Neste sentido, chama a atenção, por exemplo, a presença da temática do anticomunismo nos dois primeiros artigos que abrem o dossiê. O primeiro deles, de Ernesto Bohoslavsky, destaca os vários âmbitos aos quais pode ser associado o anticomunismo, ao mesmo tempo em que refuta o uso do rótulo “direita” sem a pluralização do substantivo. Para o autor, “[…] el anticomunismo debe ser entendido como una fuerza política central del siglo XX en Chile”. E afirma ainda: “Pero junto con reconocer su peso en la política de Chile entre 1919 y 1989, también hay que hacer notar su grande heterogeneidad y su notable dinamismo a lo largo del tiempo”. Já o texto de Ricardo Souza Mendes, em uma perspectiva temporal de mais curta duração, procura reconhecer no livro de Augusto Pinochet Ensayo sobre un estúdio preliminar de una geopolítica en el año de 1965 a presença de considerações políticas formuladas pelo militar e que, ao mesmo tempo, dizem da compreensão que o general tinha da própria sociedade chilena na década de 1960.

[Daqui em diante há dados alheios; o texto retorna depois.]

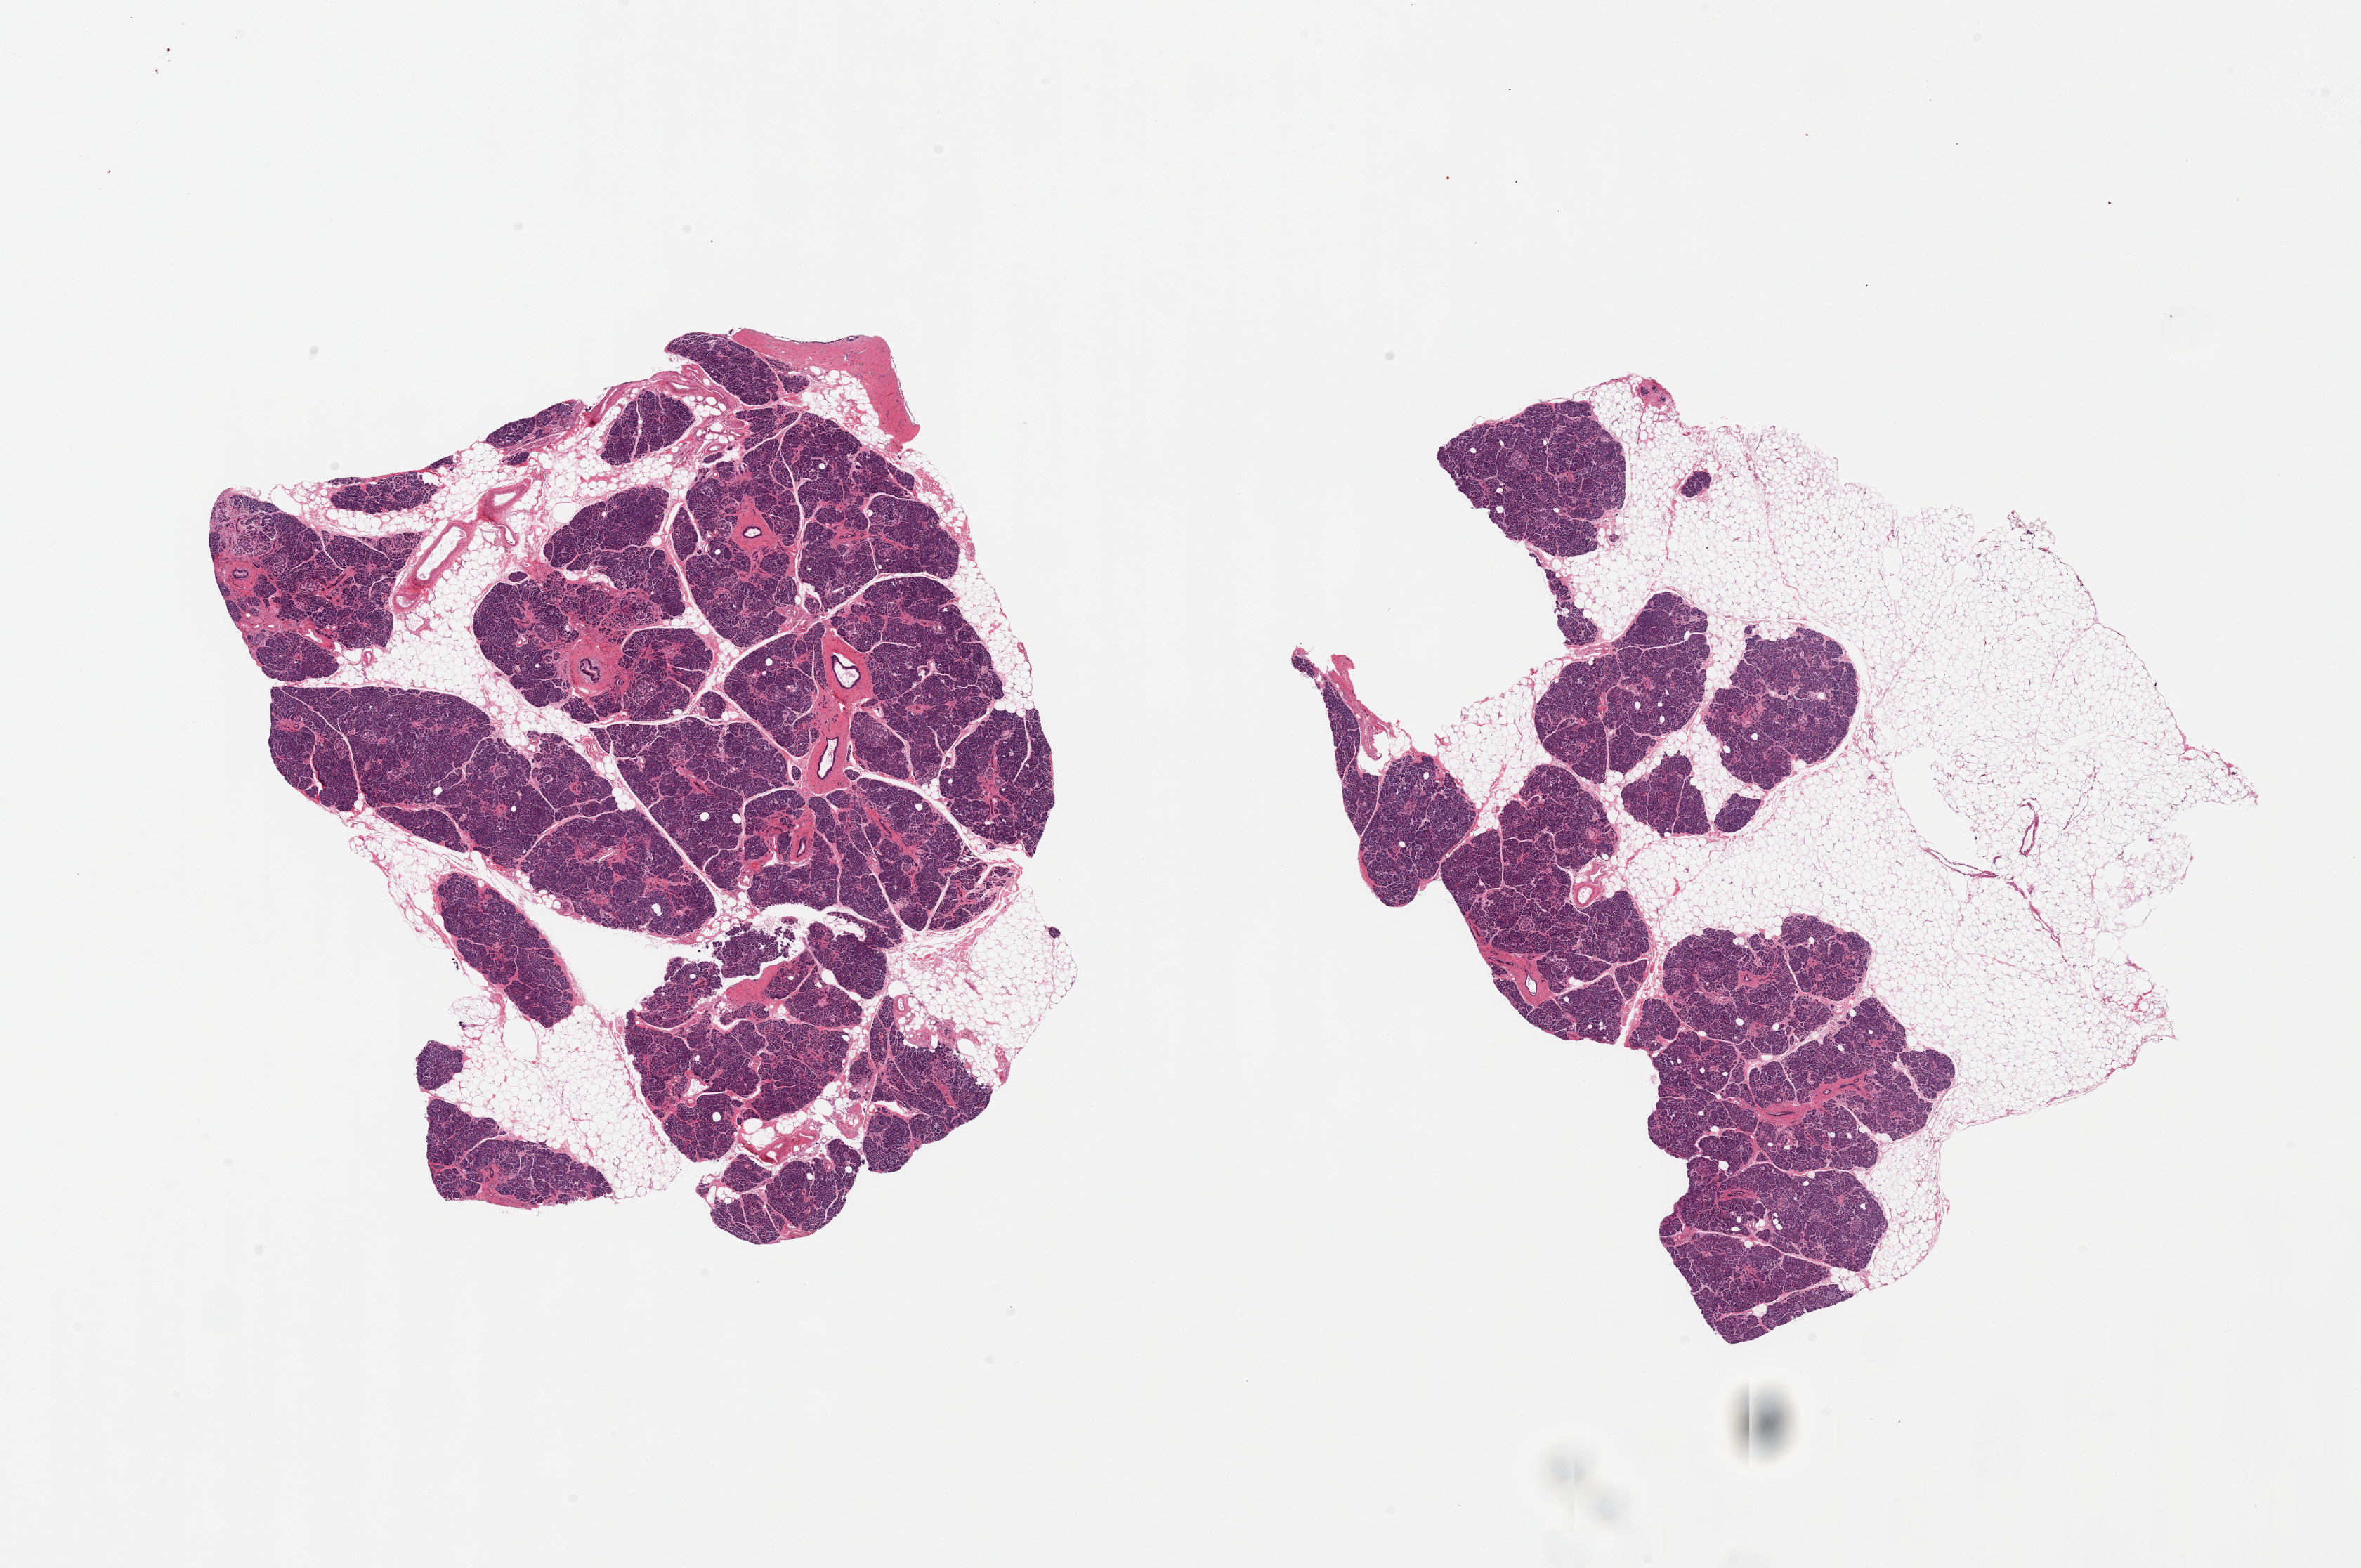
Digitized hematoxylin and eosin (H&E)-stained section, whole scanned area (about 26.6 x 17.7 mm) shown as a low-resolution overview. PAXgene-fixed paraffin-embedded (PFPE) section. Target tissue: pancreas. Donor tissue sample. Donor: male.
Reviewer comment on this tissue sample: 2 pieces; 20 & 60% internal & external fat content.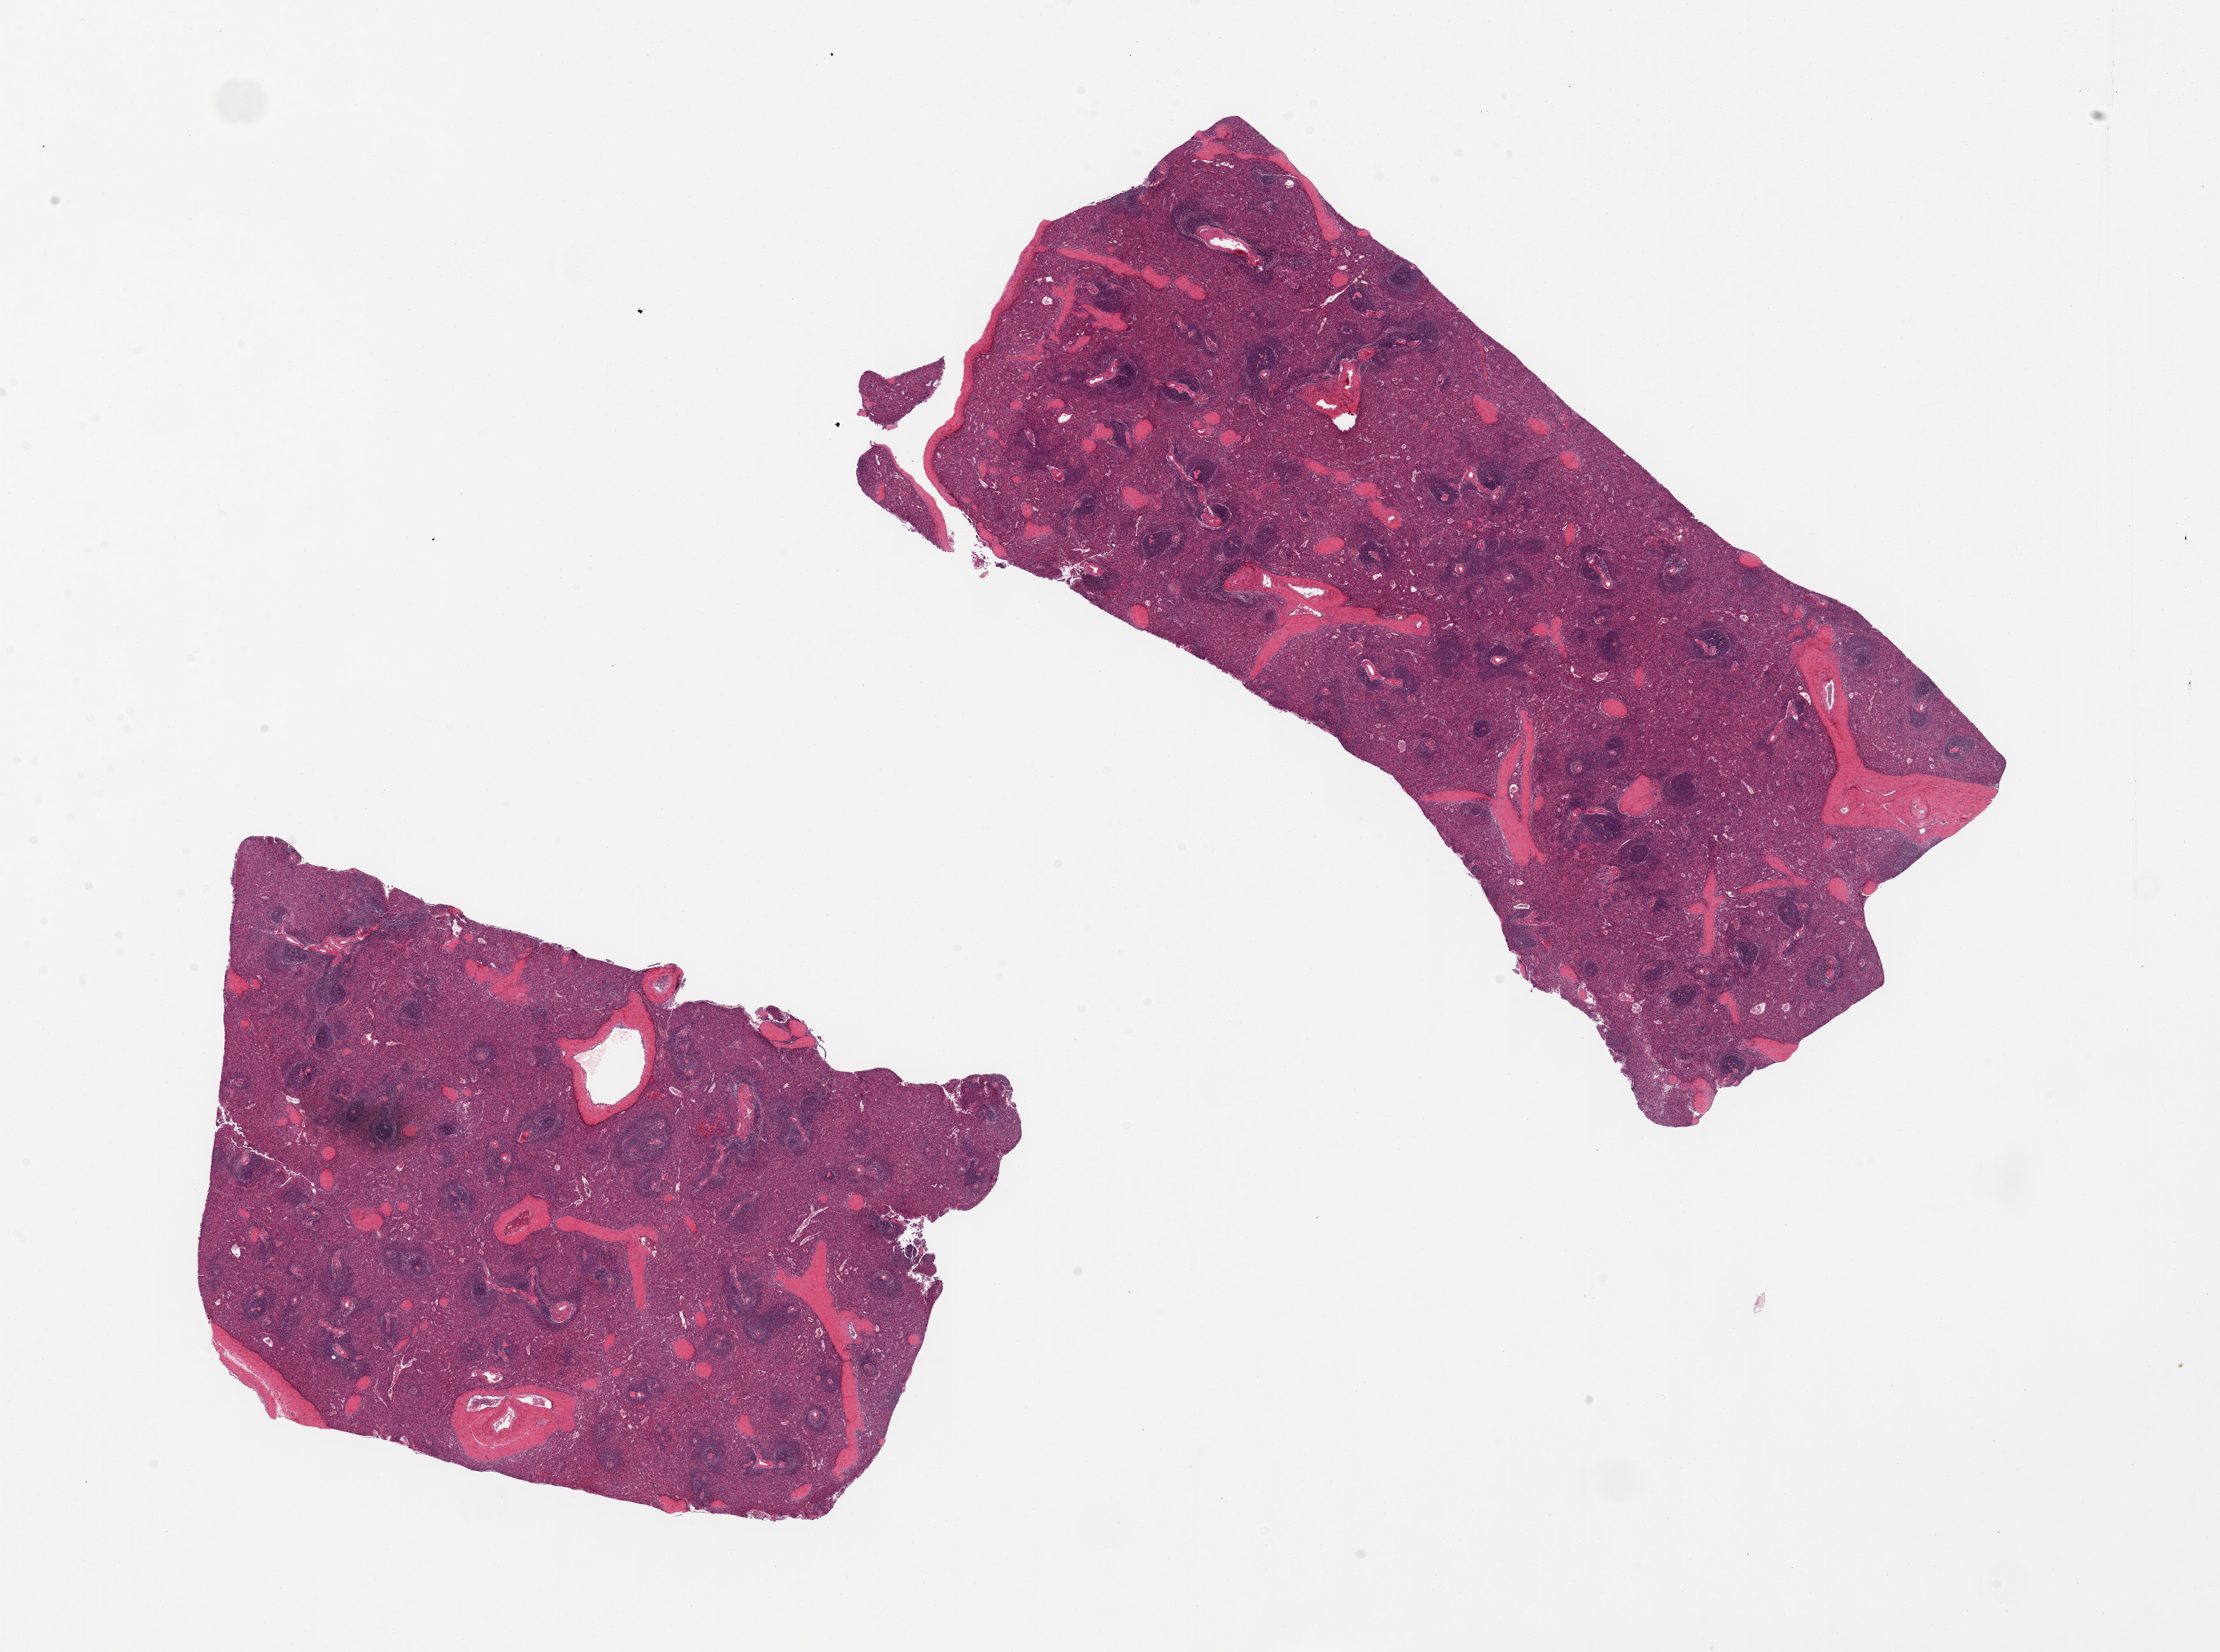
H&E whole-slide image — shown as a low-resolution overview of the whole scanned area (about 27.6 x 20.5 mm, slide scanned at 20x). PAXgene-fixed, paraffin-embedded tissue. Sampled site (target tissue): spleen. Tissue donor sample.
Review note (as recorded): 2 pieces, 10x7 & 14x7mm; milde congestion.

Na sequência, o texto de Claudio Llanos expõe algumas das concepções e ações políticas de grupos populares durante o governo de Salvador Allende. Abarcando o período entre 1970 e 1972, o autor chama a atenção para processos de radicalização dos referidos setores que mostraram uma dinâmica independente da estratégia de organização levada a efeito pelo governo da Unidade Popular.

Já o artigo de Ivan Lima Gomes centra sua análise na dimensão cultural do governo da Unidade Popular, por meio da análise da curta atuação da Editora Quimantú e, especificamente, da revista Cabrochico nos anos de 1971 e 1972. Na construção do “novo homem” que o projeto socialista chileno demandava, a luta no campo do imaginário social se fazia perceber, também, na produção de histórias em quadrinhos conformadas ao novo contexto ideológico que se fazia hegemônico, não obstante as diferentes forças que integravam o “caldeirão político” vinculado ao governo.

O texto de Camilo Negri, por sua vez, analisa as dificuldades de implementação da “via chilena ao socialismo”, por meio do exame do impacto de três propostas econômicas: nacionalização do cobre, reforma agrária e socialização de propriedades privadas. Para este intento, o autor se vale de entrevistas realizadas com sete ex-ministros do governo de Salvador Allende, recentemente feitas, bem como do Programa de Governo da Unidade Popular.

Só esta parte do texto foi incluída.